▸ **Activity**: Where the material below has a line containing "nothing => blue-green tea mug centre", start repeating exactly, and keep going through the line containing "white plant pot top centre => nothing", with no other lines.
### Data ###
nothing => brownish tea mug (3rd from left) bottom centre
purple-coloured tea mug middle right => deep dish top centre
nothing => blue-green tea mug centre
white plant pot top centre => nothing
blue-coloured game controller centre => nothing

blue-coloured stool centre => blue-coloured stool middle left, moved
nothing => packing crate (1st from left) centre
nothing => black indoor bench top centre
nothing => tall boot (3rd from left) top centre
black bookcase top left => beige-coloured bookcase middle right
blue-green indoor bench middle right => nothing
###
### Data ###
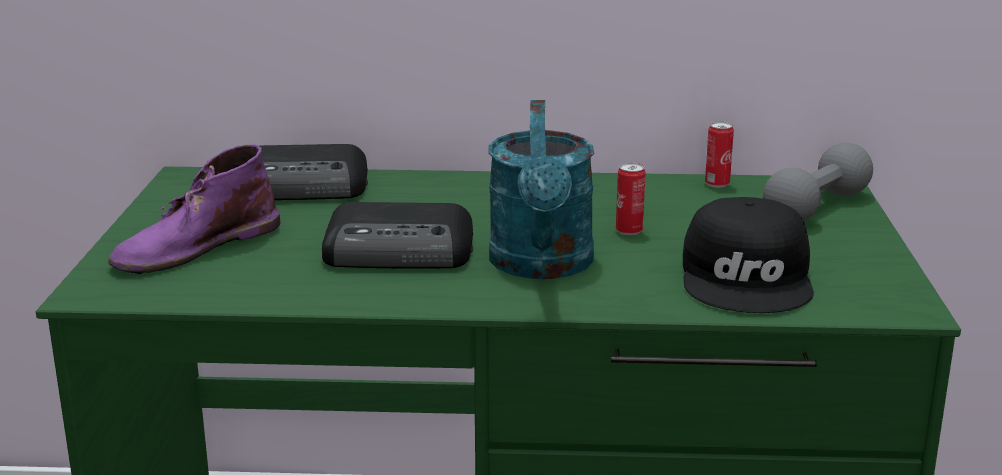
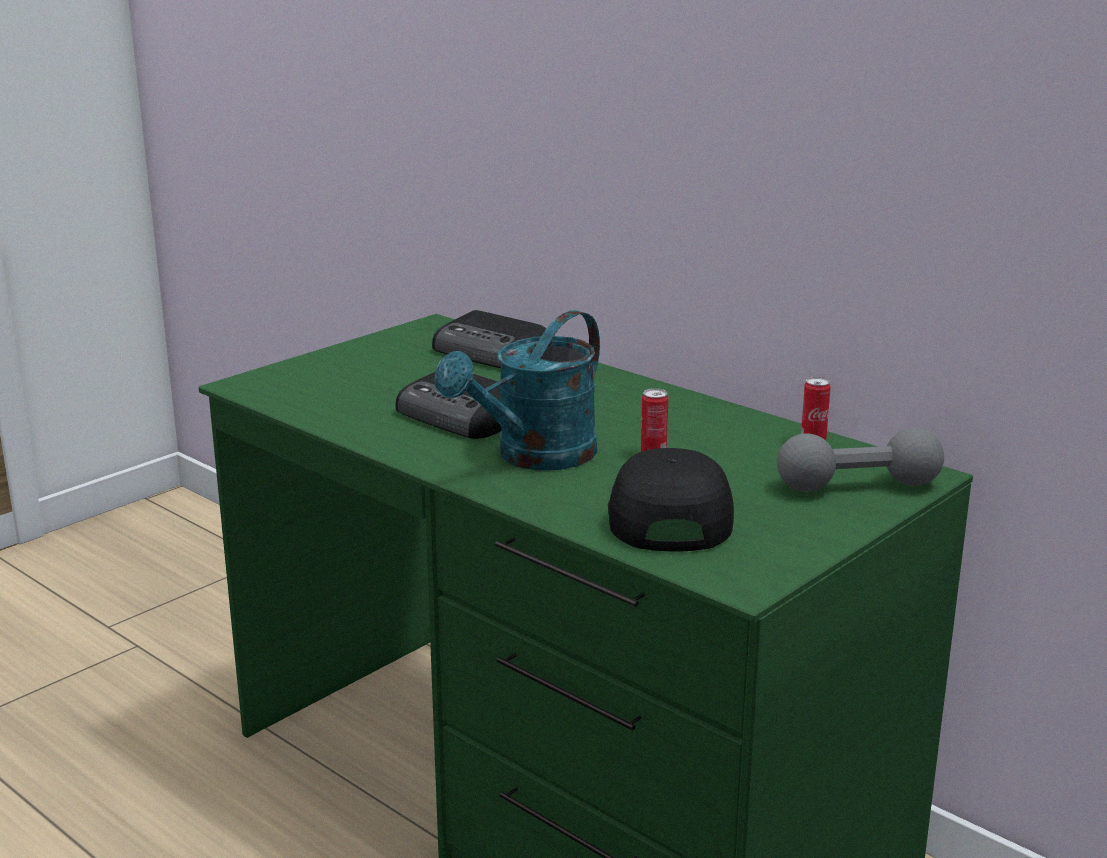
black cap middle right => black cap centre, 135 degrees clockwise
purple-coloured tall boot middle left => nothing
###
▸ **Answer box**:
nothing => blue-green tea mug centre
white plant pot top centre => nothing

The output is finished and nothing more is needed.